When colorectal cancer is targeted by the drug bevacizumab (Avastin), tumors may switch dependence from VEGF-A, which is targeted by the drug, to related growth factors that include VEGF-C, VEGF-D, and placental growth factor. This change to dependence on new growth factors may allow colorectal cancer to push past bevacizumab’s blockage of VEGF-A and continue to drive tumor growth.
“Think of it like damming a river. Bevacizumab can block the main flow, but then once a tumor’s need builds up behind this dam, water starts to flow around the blockage in the form of streams and tributaries. That’s like these other growth factors—eventually a tumor becomes able to use these tributaries of VEGF-C, VEGF-D, and placental growth factor to supply itself with the ‘water’ it needs,” said lead author Christopher Lieu, MD, who is an investigator at the CU Cancer Center and assistant professor of Medical Oncology at the University of Colorado School of Medicine in Denver.
The analogy of liquid is an apt one—bevacizumab slows cancer’s growth by limiting a tumor’s ability to grow the new blood vessels it needs to supply itself with nutrients. Especially in combination with chemotherapy, bevacizumab has proved an effective treatment for colorectal cancer. But then there frequently comes a point at which bevacizumab stops working and the tumor restarts its growth. This study, published in PLOS One (2013; doi:10.1371/journal.pone.0077117), asked why.
Continue Reading
Specifically, Lieu and colleagues serially tested the levels of other VEGF-related growth factors in 42 patients treated with bevacizumab and chemotherapy. These tests occurred at many points during the course of their treatment.
“What we saw is that levels of VEGF-C and placental growth factor went up just before tumors progressed and then stayed high during the periods of tumor growth. Interestingly, VEGF-D was only elevated during progression. But it seems that tumors may be using these growth factors as ways to create blood vessel growth in the absence of VEGF-A, blocked by bevacizumab,” Lieu said.
Then the researchers also took a snapshot of levels in 403 colorectal cancer patients, at one time during treatment. Because this group included patients who were and were not being treated with chemotherapy along with bevacizumab, they could show that the rise in VEGF levels was, in fact, due to bevacizumab and not to some interaction with the chemotherapy.

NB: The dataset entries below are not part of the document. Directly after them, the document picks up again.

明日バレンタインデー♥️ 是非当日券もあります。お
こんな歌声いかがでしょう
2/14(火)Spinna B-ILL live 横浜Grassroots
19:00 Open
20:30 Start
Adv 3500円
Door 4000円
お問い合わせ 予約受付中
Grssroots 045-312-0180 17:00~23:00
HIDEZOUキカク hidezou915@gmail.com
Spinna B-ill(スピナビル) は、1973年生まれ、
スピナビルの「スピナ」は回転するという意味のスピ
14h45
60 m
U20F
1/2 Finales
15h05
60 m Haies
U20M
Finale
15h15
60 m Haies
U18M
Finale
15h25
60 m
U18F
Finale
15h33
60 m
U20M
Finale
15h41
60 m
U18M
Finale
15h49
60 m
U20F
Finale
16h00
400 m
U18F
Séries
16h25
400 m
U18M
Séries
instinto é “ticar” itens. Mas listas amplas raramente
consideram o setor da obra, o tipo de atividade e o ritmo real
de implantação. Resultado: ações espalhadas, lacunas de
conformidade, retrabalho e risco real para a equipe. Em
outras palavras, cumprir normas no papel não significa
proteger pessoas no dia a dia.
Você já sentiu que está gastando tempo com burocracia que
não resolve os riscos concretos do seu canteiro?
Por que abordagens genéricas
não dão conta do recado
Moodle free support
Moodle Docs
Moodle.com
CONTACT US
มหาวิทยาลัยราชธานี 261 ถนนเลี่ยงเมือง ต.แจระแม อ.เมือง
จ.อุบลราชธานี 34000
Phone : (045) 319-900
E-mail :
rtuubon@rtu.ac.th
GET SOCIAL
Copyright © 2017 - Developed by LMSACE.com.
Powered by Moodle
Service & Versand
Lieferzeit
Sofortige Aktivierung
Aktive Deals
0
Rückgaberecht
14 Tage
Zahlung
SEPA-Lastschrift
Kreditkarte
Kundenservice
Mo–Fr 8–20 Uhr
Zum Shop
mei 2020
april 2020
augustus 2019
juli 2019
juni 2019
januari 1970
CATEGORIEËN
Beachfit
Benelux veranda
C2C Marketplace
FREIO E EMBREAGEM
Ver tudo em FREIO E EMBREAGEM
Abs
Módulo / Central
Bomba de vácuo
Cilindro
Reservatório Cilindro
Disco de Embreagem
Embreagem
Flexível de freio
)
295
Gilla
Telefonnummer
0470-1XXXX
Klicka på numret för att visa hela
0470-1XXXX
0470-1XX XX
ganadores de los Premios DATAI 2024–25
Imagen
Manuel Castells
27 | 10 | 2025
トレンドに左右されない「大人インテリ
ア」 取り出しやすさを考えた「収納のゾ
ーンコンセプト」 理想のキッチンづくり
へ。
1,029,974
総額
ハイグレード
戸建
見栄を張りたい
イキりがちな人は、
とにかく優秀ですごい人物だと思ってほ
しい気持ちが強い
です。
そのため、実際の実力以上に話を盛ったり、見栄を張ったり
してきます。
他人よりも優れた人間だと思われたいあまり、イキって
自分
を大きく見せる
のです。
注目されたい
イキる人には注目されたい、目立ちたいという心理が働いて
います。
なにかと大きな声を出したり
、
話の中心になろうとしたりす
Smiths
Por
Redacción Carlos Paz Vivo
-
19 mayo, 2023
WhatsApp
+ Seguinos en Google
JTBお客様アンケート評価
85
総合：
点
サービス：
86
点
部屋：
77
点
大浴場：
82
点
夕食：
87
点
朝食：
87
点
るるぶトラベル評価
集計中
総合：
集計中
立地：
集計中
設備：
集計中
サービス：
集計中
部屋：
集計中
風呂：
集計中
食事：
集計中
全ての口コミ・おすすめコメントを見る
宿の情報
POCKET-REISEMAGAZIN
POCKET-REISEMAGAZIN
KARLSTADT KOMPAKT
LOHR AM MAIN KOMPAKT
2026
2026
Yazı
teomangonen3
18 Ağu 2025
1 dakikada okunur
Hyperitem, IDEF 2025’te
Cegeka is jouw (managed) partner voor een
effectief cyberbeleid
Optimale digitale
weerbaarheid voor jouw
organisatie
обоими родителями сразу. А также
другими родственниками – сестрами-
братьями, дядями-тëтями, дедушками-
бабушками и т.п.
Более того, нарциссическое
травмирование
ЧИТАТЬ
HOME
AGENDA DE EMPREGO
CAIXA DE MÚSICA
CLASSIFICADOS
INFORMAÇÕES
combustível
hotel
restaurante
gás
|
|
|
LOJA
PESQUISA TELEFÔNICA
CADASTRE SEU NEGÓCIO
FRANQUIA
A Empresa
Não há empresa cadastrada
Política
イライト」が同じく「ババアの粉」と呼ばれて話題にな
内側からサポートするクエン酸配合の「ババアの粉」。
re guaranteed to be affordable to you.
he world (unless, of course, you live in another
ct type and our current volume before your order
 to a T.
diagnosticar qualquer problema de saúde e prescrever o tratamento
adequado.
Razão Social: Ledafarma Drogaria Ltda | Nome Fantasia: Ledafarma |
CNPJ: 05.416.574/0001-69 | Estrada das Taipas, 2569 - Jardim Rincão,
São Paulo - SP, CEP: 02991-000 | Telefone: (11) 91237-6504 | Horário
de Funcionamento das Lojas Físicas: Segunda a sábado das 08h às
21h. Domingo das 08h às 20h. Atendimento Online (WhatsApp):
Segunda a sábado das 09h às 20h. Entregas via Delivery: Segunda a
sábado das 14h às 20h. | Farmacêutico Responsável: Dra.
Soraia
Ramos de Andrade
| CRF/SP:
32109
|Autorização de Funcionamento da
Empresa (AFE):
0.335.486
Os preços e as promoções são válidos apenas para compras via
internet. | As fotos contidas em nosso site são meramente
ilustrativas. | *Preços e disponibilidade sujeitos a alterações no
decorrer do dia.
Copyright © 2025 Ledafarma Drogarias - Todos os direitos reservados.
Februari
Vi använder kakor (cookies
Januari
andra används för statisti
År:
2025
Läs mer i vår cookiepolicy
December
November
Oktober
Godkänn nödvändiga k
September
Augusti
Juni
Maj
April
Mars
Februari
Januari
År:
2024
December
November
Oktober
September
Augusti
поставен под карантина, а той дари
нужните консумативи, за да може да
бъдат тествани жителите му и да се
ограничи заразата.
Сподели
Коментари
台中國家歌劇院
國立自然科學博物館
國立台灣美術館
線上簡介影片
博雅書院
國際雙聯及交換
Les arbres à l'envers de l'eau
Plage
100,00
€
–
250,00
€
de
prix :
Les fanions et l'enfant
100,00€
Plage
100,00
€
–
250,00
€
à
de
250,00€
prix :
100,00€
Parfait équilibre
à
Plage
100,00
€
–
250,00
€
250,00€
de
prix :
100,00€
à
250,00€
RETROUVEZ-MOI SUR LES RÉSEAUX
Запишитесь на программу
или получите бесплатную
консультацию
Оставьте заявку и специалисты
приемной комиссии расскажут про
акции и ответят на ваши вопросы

“It’s too early to say with certainty that VEGF-C, VEGF-D, and placental growth factor are the cause of colorectal cancer resistance to bevacizumab, but the correlation we saw in this study is compelling,” Lieu said.
Current studies are exploring the use of drugs that block more blood-vessel-growth-promoting factors than VEGF-A. For example, Lieu points to the example of aflibercept (Zaltrap), which was given FDA approval in August 2013 for the treatment of metastatic colorectal cancer, along with the chemotherapy regimen known as FOLFIRI. The drug inhibits placental growth factor along with VEGF-A.